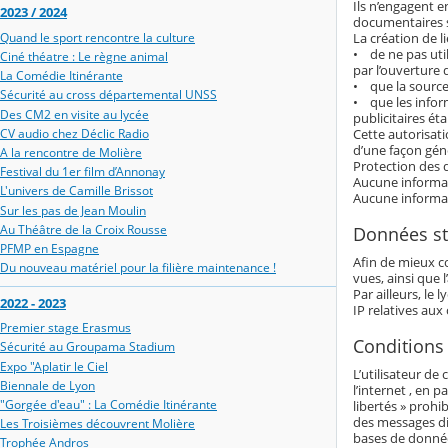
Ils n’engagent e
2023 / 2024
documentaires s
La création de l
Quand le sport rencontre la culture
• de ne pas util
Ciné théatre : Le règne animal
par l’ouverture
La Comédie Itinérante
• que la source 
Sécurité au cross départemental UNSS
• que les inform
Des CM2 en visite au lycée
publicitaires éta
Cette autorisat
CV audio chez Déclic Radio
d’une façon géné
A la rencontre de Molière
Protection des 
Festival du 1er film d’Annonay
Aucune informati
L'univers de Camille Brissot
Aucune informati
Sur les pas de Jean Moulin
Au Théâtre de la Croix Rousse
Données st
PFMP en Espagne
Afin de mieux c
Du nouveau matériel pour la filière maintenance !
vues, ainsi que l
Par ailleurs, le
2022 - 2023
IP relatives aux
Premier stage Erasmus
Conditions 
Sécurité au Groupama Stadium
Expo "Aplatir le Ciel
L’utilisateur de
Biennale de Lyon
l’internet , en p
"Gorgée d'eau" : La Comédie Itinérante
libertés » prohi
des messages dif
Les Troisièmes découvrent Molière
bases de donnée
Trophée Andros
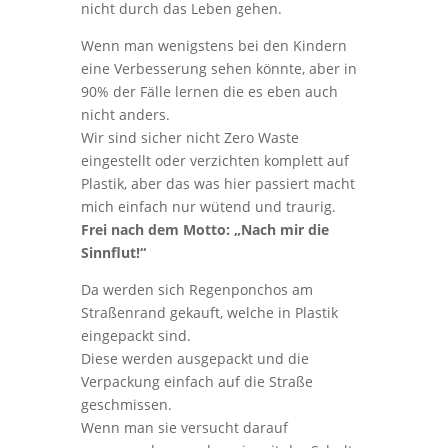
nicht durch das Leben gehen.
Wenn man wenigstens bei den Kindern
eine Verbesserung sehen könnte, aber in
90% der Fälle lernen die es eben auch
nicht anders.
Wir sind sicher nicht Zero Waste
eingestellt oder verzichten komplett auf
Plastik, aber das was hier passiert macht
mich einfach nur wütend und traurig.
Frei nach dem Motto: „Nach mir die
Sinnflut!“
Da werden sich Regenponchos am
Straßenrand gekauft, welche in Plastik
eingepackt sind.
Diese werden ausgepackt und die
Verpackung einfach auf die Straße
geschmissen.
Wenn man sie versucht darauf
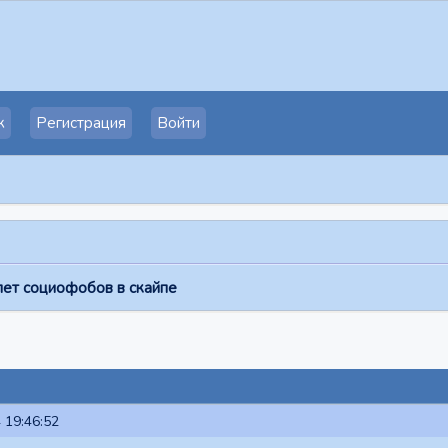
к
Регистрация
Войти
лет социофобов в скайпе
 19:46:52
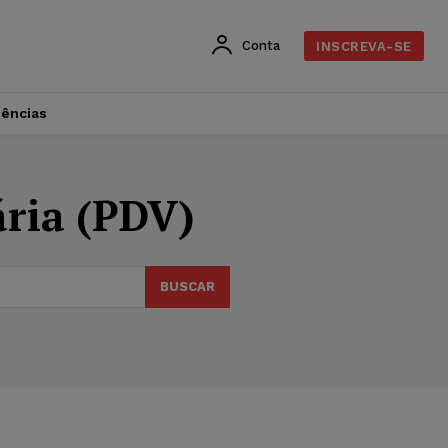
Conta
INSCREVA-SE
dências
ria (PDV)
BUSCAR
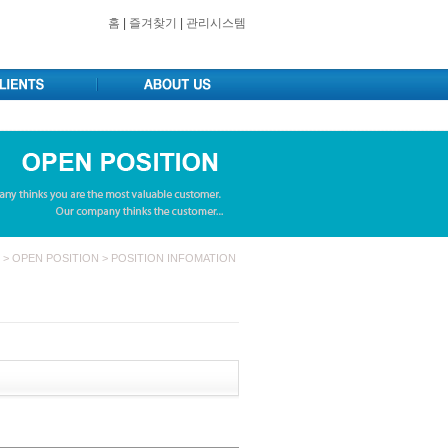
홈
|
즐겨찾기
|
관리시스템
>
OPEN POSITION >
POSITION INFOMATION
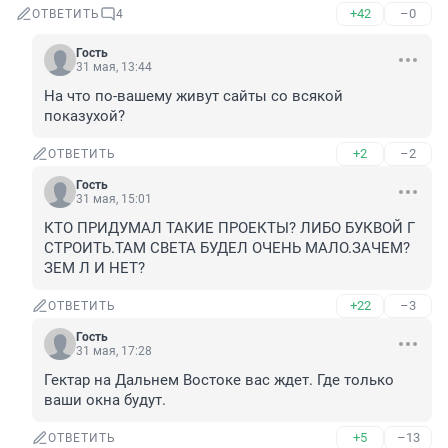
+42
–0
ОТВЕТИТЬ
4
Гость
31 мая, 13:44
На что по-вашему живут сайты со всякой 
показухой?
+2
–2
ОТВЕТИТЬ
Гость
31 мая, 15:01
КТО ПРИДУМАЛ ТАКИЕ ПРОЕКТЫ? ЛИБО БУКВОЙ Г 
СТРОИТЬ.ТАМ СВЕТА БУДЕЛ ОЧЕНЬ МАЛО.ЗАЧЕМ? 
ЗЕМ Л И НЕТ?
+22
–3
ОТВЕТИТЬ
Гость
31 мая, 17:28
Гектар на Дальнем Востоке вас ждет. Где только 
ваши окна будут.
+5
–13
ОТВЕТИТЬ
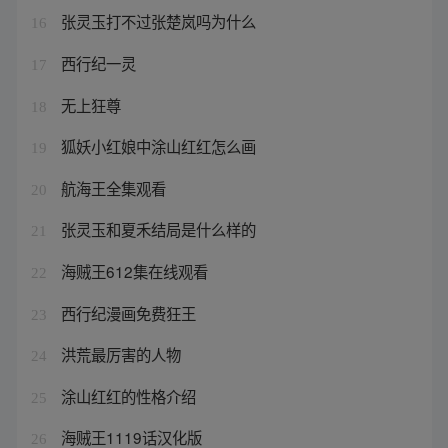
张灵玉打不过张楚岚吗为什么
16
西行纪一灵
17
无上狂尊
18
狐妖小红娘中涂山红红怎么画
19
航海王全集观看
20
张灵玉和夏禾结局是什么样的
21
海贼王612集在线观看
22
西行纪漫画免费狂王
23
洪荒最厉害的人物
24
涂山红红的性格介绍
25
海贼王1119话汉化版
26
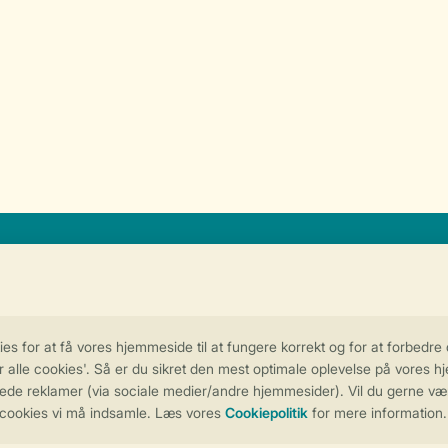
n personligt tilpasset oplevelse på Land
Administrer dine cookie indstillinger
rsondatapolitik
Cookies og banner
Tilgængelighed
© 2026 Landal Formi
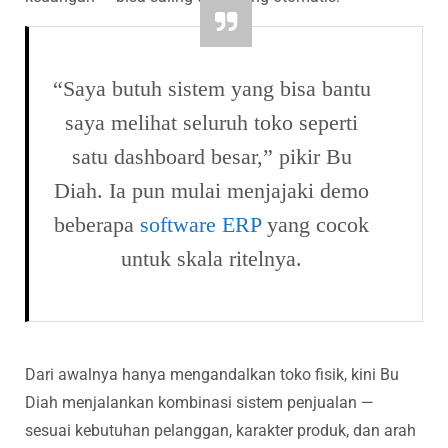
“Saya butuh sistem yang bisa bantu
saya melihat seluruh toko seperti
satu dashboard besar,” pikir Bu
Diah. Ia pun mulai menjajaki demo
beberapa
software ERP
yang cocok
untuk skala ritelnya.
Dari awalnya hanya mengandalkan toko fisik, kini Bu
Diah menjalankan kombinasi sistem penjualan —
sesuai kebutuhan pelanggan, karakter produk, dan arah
____
Put the text lines of the listing above into a JSON list of strings, one string per line and with blank lines left out, covering only the stretch from the start of the listing through the line that contains "Protection des". Leave the pictures out of the answer.

[FINISHED TASK]
[
  "Ils n’engagent e",
  "2023 / 2024",
  "documentaires s",
  "La création de l",
  "Quand le sport rencontre la culture",
  "• de ne pas util",
  "Ciné théatre : Le règne animal",
  "par l’ouverture",
  "La Comédie Itinérante",
  "• que la source ",
  "Sécurité au cross départemental UNSS",
  "• que les inform",
  "Des CM2 en visite au lycée",
  "publicitaires éta",
  "Cette autorisat",
  "CV audio chez Déclic Radio",
  "d’une façon géné",
  "A la rencontre de Molière",
  "Protection des "
]